Des propos que partage Mme St-Pierre. «Je vais vous dire honnêtement, tous les jours sont difficiles. Ce n’est pas le un an ou les dix mois, les huit mois ou les deux jours, tous les jours sont difficiles depuis que Mélissa est disparue. Je suis sur la route. Je suis interpellée tout le temps à regarder partout. Je regarde les fossés, les véhicules, les plaques d’immatriculation, je ne fais que ça à la journée longue. Pour moi, Mélissa est tout le temps dans mes pensées», lance la camionneuse.

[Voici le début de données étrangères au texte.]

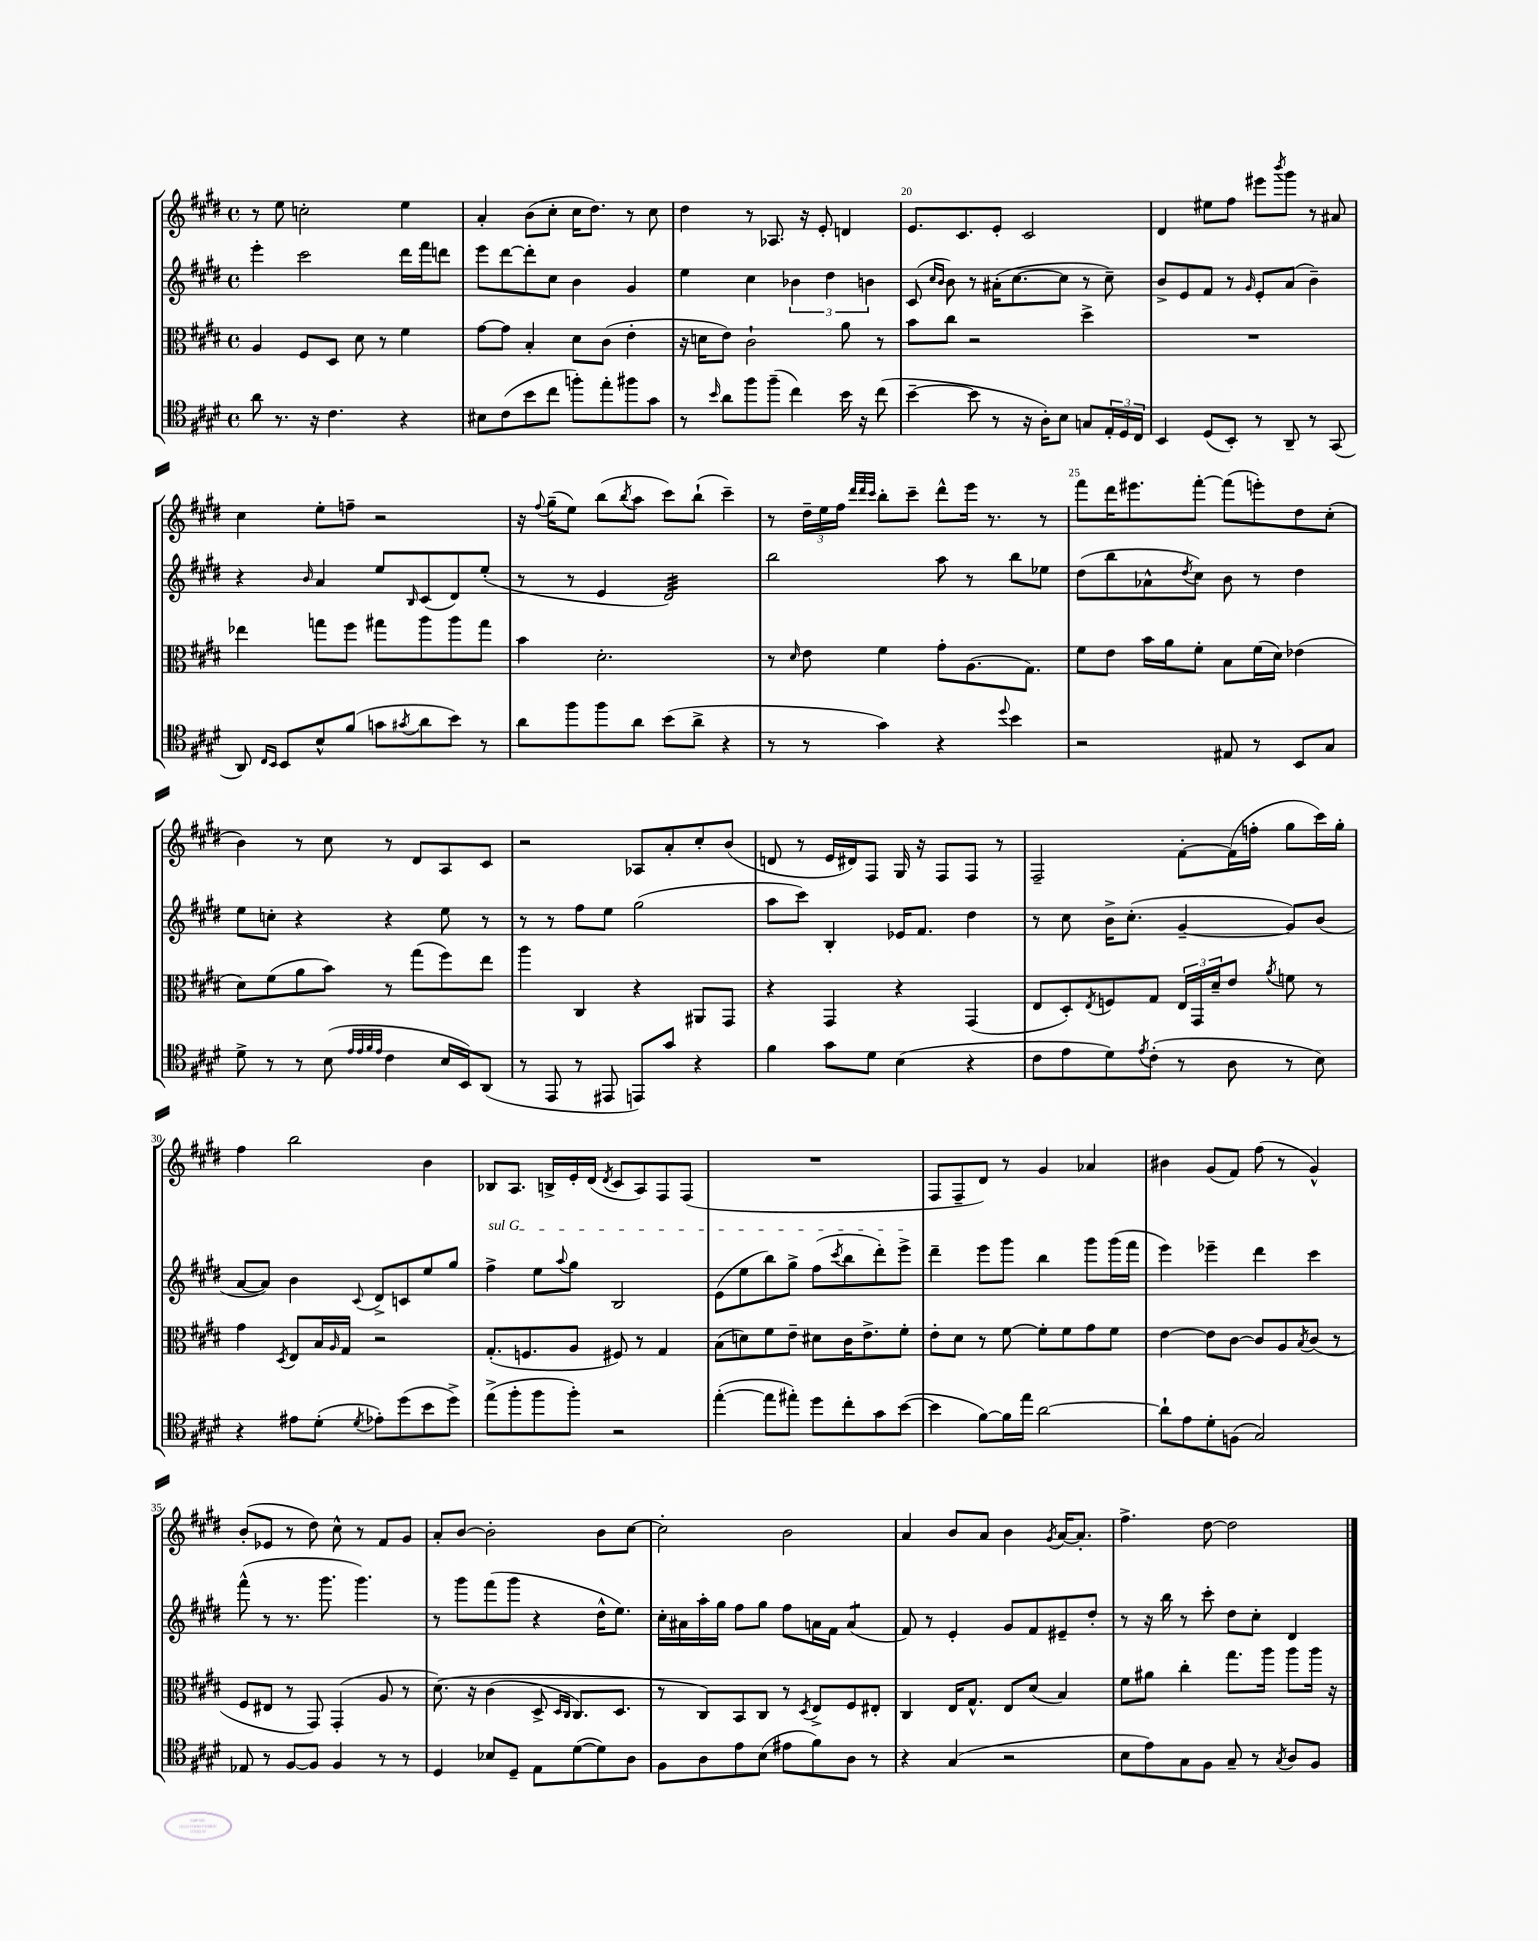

**kern	**kern	**kern	**kern
*staff4	*staff3	*staff2	*staff1
*clefC4	*clefC3	*clefG2	*clefG2
*k[f#c#g#d#]	*k[f#c#g#d#]	*k[f#c#g#d#]	*k[f#c#g#d#]
*M4/4	*M4/4	*M4/4	*M4/4
*met(c)	*met(c)	*met(c)	*met(c)
8a	4A	4eee'	8r
8.r	.	.	8ee
.	8F#	2ccc#	2cc'
16r	.	.	.
4.c#	8D#	.	.
.	8d#	.	.
.	8r	.	.
4r	4f#	16ddd#	4ee
.	.	16fff#	.
.	.	8ddd	.
=	=	=	=
8B#	[8g#	8eee	4a'
(8c#	8g#]	[8ddd#	.
8b	4B'	8ddd#']	(8b
8cc#	.	8cc#	8cc#'
8ff')	8d#	4b	16cc#
.	.	.	8.dd#)
8ee'	(8c#	.	.
8ff#	4e'	4g#	8r
8g#	.	.	8cc#
=	=	=	=
8r	16r	4ee	4dd#
.	16d	.	.
16qqb	.	.	.
8a	8e)	.	.
8ff#	2c#`	4cc#	8r
(8ff#~	.	.	8.A-
4cc#)	.	6b-	.
.	.	.	16r
.	.	.	8e'
.	.	6dd#	.
16b	8a	.	4d
16r	.	.	.
.	.	6b	.
(8cc#	8r	.	.
=	=	=	=
[4b~	8b	(8c#	8.e
.	.	16qqcc#	.
.	.	16qqb	.
.	8cc#	8b)	.
.	.	.	8.c#
8b]	2r	8r	.
8r	.	(16a#'	8e'
.	.	[8.cc#	.
16r	.	.	2c#
16A')	.	.	.
8B	.	8cc#]	.
8G	4dd#^	8r	.
24E'	.	8cc#~)	.
24D#	.	.	.
24C#	.	.	.
=	=	=	=
4BB	1r	8b^	4d#
.	.	8e	.
(8D#	.	8f#	8ee#
8BB')	.	8r	8ff#
.	.	16qqg#	.
8r	.	8e'	8eee#
.	.	.	8qbbb
8AA~	.	(8a	8ggg#
8r	.	4b~)	8r
(8GG#	.	.	8a#
=	=	=	=
8AA)	4ee-	4r	4cc#
16qqC#	.	.	.
16qqBB	.	.	.
8BB	.	.	.
.	.	16qqb	.
8B^^	8gg	4a	8ee'
(8f#	8ff#	.	8ff~
8g	8gg#	8ee	2r
8qg#	.	16qqB	.
8a	8aa	(8c#	.
8b)	8aa	8d#)	.
8r	8gg#	(8ee'	.
=	=	=	=
8a	4b	8r	16r
.	.	.	8qqff#
.	.	.	(16gg#~
8ff#	.	8r	8ee)
8ff#	2.d#'	4e	(8bb
.	.	.	8qbb
8a	.	.	8aa
(8b	.	2d#)	8ccc#)
8a^	.	.	(8bb`
4r	.	.	4ccc#~)
=	=	=	=
8r	8r	2bb	8r
.	16qqd#	.	.
8r	8e	.	24dd#~
.	.	.	24ee
.	.	.	24ff#
.	.	.	32qqddd#
.	.	.	32qqddd#
.	.	.	32qqccc#
4g#)	4f#	.	8bb'
.	.	.	8ccc#~
4r	8g#'	8aa	8ddd#^^
.	(8.A	8r	16eee
.	.	.	8.r
8qqdd#	.	.	.
4b	.	8bb	.
.	8.G#)	.	.
.	.	8ee-	8r
=	=	=	=
2r	8f#	(8dd#	8fff#
.	8e	8bb	16ddd#
.	.	.	8.eee#
.	16b	8a-^^	.
.	16a	.	.
.	.	8qdd#	.
.	8f#'	8cc#)	[8fff#'
8E#	8B	8b	(8fff#]
8r	(16f#	8r	8eee')
.	16d#)	.	.
8BB	(4e-	4dd#	8dd#
8G#	.	.	(8cc#'
=	=	=	=
8d#^	8d#)	8ee	4b)
8r	(8f#	8cc'	.
8r	8a	4r	8r
(8B	8b)	.	8cc#
32qqe	.	.	.
32qqe	.	.	.
32qqf#	.	.	.
32qqe	.	.	.
4c#	8r	4r	8r
.	(8gg#	.	8d#
16B	8ff#)	8ee	8A
16BB)	.	.	.
(8AA	8ee	8r	8c#
=	=	=	=
8r	4aa	8r	2r
8EE	.	8r	.
8r	4C#	8ff#	.
8EE#	.	8ee	.
8EE)	4r	(2gg#	8A-
8g#	.	.	8a'
4r	8AA#	.	8cc#'
.	8GG#	.	(8b
=	=	=	=
4f#	4r	8aa	8d
.	.	8ccc#)	8r
8g#	4GG#	4B'	16e
.	.	.	16d#)
8d#	.	.	8F#
(4B	4r	16e-	16G#
.	.	8.f#	16r
.	.	.	8F#
4r	(4GG#	4dd#	8F#
.	.	.	8r
=	=	=	=
8c#	8E	8r	2F#~
8e	8D#')	8cc#	.
.	8qE	.	.
8d#)	8F	16b^	.
.	.	(8.cc#'	.
8qe	.	.	.
(8c#'	8G#	.	.
8r	24E	[4g#~	[8f#'
.	24GG#	.	.
.	24d#~	.	.
8A	8e	.	(16f#]
.	.	.	16ff'
.	8qa	.	.
8r	8f	8g#])	8gg#
8B)	8r	(8b	16ccc#)
.	.	.	16gg#'
=	=	=	=
4r	4g#	[8a	4ff#
.	.	8a])	.
.	8qD#	.	.
8e#	8E	4b	2bb
(8d#'	16B	.	.
.	16qqA	.	.
.	16G#	.	.
8qd#	.	8qqc#	.
8e-')	2r	8d#^	.
(8dd#	.	8c	.
8b	.	8ee	4b
8dd#^)	.	8gg#	.
=	=	=	=
(8ee^	(8.G#'	4ff#^	8B-
8ff#'	.	.	8.A
.	8.F	.	.
8ff#	.	8ee	.
.	.	.	16B^
.	.	8qqaa	.
8ff#')	8A	8gg#	16e'
.	.	.	(16d#
.	.	.	8qd#
2r	8F#)	2B	8c#
.	8r	.	8A)
.	4G#	.	8F#
.	.	.	(8F#
=	=	=	=
([4ee'	(8B	(8e	1r
.	8d)	8ee	.
8ee]	8f#	8bb)	.
8ee#')	8e~	8gg#^	.
8dd#	8d#	(8ff#	.
.	.	8qccc#	.
8cc#'	16c#	8bb	.
.	8.e^	.	.
8g#	.	8ddd#')	.
([8b	8f#'	8eee^	.
=	=	=	=
4b]	8e'	4ddd#~	8F#
.	8d#	.	8F#~
[8f#)	8r	8eee	8d#)
16f#]	[8f#	8ggg#	8r
16ee	.	.	.
[2a	8f#']	4bb	4g#
.	8f#	.	.
.	8g#	8ggg#	4a-
.	8f#	(16ggg#	.
.	.	16fff#	.
=	=	=	=
8a`]	[4e	4eee)	4b#
8e	.	.	.
8d#'	8e]	4eee-~	(8g#
(8F	[8c#	.	8f#)
2G#)	8c#]	4ddd#	(8ff#
.	8A	.	8r
.	8qB	.	.
.	(8c#	4ccc#	4g#^^)
.	8r	.	.
=	=	=	=
8E-	8F#	(8fff#^^	(8b'
8r	8E#	8r	8e-
[8F#	8r	8.r	8r
8F#]	8GG#)	.	8dd#)
.	.	8.ggg#	.
4F#	(4GG#'	.	8cc#^^
.	.	4.ggg#)	8r
8r	8A	.	8f#
8r	8r	.	8g#
=	=	=	=
4D#	&(8.d#)	8r	8a'
.	.	8ggg#	[8b
.	16r	.	.
8B-	(4c#	(8fff#	2b']
8D#~	.	8ggg#	.
8E	8D#^	4r	.
.	16qqD#	.	.
.	16qqC#	.	.
([8d#	8.C#)	.	.
8d#])	.	16dd#^^	8b
.	8.D#	8.ee)	.
8A	.	.	[8cc#
=	=	=	=
8F#	8r	16cc#'	2cc#']
.	.	16a#	.
8A	8C#&)	16aa'	.
.	.	16gg#	.
8e	8BB	8ff#	.
(8B	8C#	8gg#	.
8e#	8r	8ff#	2b
.	8qD#	.	.
8f#)	8E^	16a	.
.	.	16f#	.
8A	8F#	(4a	.
8r	8E#'	.	.
=	=	=	=
4r	4C#	8f#)	4a
.	.	8r	.
(4G#	16E	4e'	8b
.	8.G#^^	.	.
.	.	.	8a
2r	8E	8g#	4b
.	(8d#	8f#	.
.	.	.	8qg#
.	4B)	8e#~	[16a
.	.	.	8.a']
.	.	8dd#'	.
=	=	=	=
8B	8f#	8r	4.ff#^
8e)	8a#	16r	.
.	.	16bb	.
8G#	4cc#'	8r	.
8F#	.	8ccc#'	[8dd#
8G#~	8.gg#	8dd#	2dd#]
8r	.	8cc#'	.
.	16aa	.	.
8qG#	.	.	.
8A	8aa	4d#	.
8F#	16aa	.	.
.	16r	.	.
==	==	==	==
*-	*-	*-	*-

Malgré les semaines et même les mois qui passent, M. Venne continue d’espérer de connaître un jour la vérité. «La retrouver vivante, l’espoir est très, très mince. Le seul espoir que j’ai c’est d’avoir des réponses sur ce qui s’est passé et de la retrouver c’est sûr.» Même son de cloche de la part de Mme St-Pierre. «J’espère la retrouver ou que quelqu’un parle. Il y a quelqu’un qui sait quelque chose quelque part. C’est officiel. Elle est quelque part. Son véhicule est quelque part. C’est sûr que quelqu’un sait quelque chose. Notre but c’est de la retrouver, qu’elle soit en vie ou qu’elle soit décédée, pour être capable de faire un deuil ou être capable de passer à autre chose parce que là c’est impossible. Tant et aussi longtemps qu’on ne l’a pas retrouvée, on a toujours un infime espoir qu’elle est peut-être retenue prisonnière. Tu ne peux jamais arrêter tant que tu n’as pas de réponse claire. »

Âgée de 34 ans, Mélissa Blais mesure 1,70 m et pèse 66 kg. Elle a les cheveux brun-roux et les yeux verts. Sa voiture Toyota Corolla 2011 noire est immatriculée Y70 FAD.

Les citoyens qui auraient des informations à transmettre aux policiers dans ce dossier peuvent appeler au 1-800-659-4264.